Right now, only a small number of patients actually read and take in the warning slogans written on drug bottles and, according to the research team, that's partly a result of them not being eye-catching enough. Eye-tracking technology allowed the Michigan State team to observe that 50 per cent of patients assessed did not even look directly at these warning labels but, according to one, drug manufacturers only need to make small adjustments to make their bottles stand out.

Prescription Drug Labels

"Given our results, we are recommending a complete overhaul of the design and labeling of the ubiquitous amber bottles, which have seen little change since their introduction some 50 years ago", MSU School of Packaging representative Laura Bix explained, in a Michigan State University press release published in mid-June 2012.

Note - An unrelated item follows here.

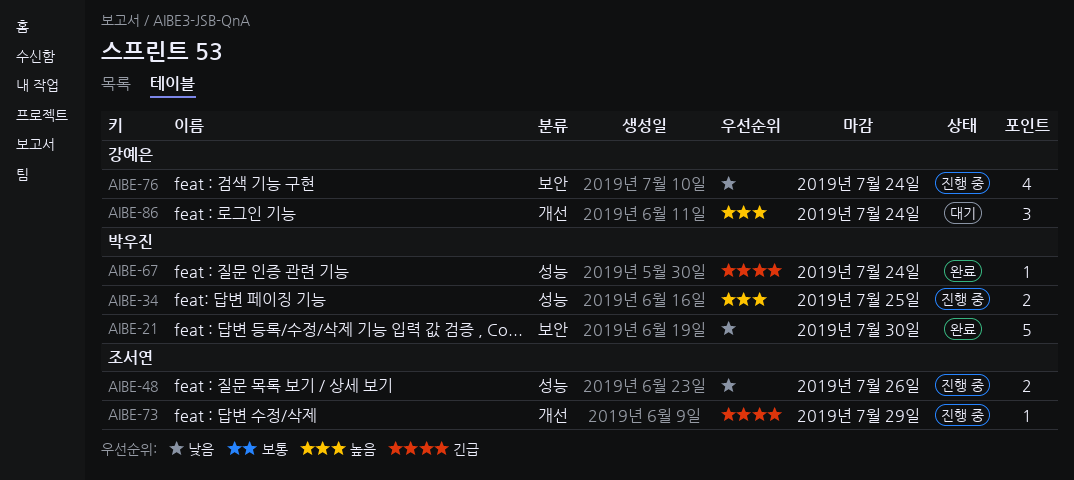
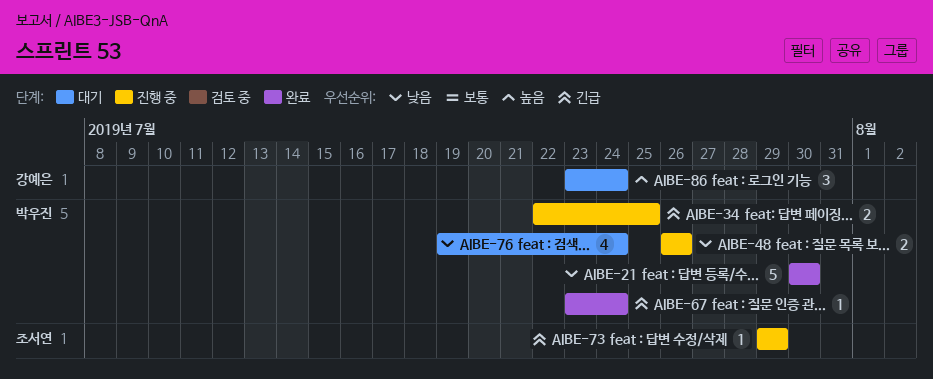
AIBE-34, priority: 높음 -> 긴급
AIBE-48, owner: 조서연 -> 박우진
AIBE-76, status: 진행 중 -> 대기
AIBE-76, owner: 강예은 -> 박우진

"Our initial recommendations would be to move all of the warnings from the colored stickers to the main, white label, which 100 per cent of the participants read, or to reposition the warnings so that they can be seen from this vantage point."

Drug Bottle Warnings

The press release adds that older patients could find changes to drug bottle warning labels especially advantageous, given that approximately one third of over-65 year olds take 10 or more different prescription drugs every single day and that, in general terms, they're more at risk of forgetting what's brought to their attention.

According to another MSU representative, the results of the university's research simply underline the direct link between product design and information retention. "By applying basic research on the control of attention to the design of labels, we may greatly improve their effectiveness", added Mark Becker. "This collaboration between the School of Packaging and the Department of Psychology makes such efforts possible."

MSU plans to undertake future prescription drug bottle-based research.